Europe's Plan C for Greece no better than previous plans
The deal between euro-zone finance chiefs and IMF welcome but lacks adequate debt relief

Europe's leaders have reached Plan C in their efforts to rescue Greece. Unfortunately, it lacks a crucial element also absent in plans A and B: adequate debt relief.

It also puts an end to bickering between Europe and the IMF over how to cover Greece's funding shortfall - a delay that had threatened to undermine faith in the bailout programme, even among Greeks who believe in making the changes and sacrifices demanded.
The deal, however, does not do enough to address the biggest issue: a government debt burden that, at about 170 per cent of gross domestic product, remains unbearable under any reasonable scenario.
It assumes that Greece will largely grow its way out of the problem, reducing its debt to less than 110 per cent of GDP by 2022 even as it endures the crushing austerity required to sustain a budget surplus of 4 per cent of GDP.
In other words, this is just the latest in a long line of stopgap measures to fend off the kind of disorderly default and euro exit that could trigger contagion in the much larger economies of Spain and Italy.

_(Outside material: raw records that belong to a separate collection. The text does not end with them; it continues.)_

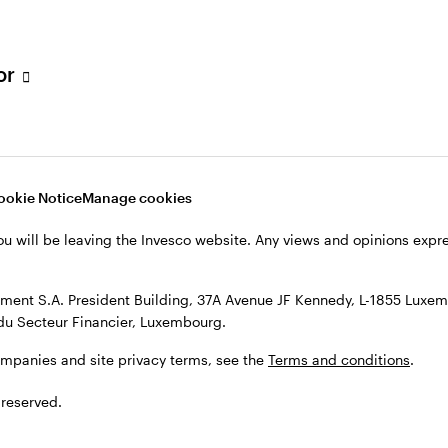
s, see the
Terms and conditions
.
tor
ookie Notice
Manage cookies
ou will be leaving the Invesco website. Any views and opinions exp
ent S.A. President Building, 37A Avenue JF Kennedy, L-1855 Luxem
du Secteur Financier, Luxembourg.
ompanies and site privacy terms, see the
Terms and conditions
.
 reserved.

Germany and other creditor nations refused to consider the simpler and effective solution of writing off some of Greece's debt to official lenders, a move that would amount to an explicit fiscal transfer. Instead, they agreed to reduce Greece's debt-service costs, extend its repayment period and lend it money to buy back bonds held by private investors. Taken together, these measures are supposed to amount to debt relief equivalent to about 20 per cent of GDP by 2020.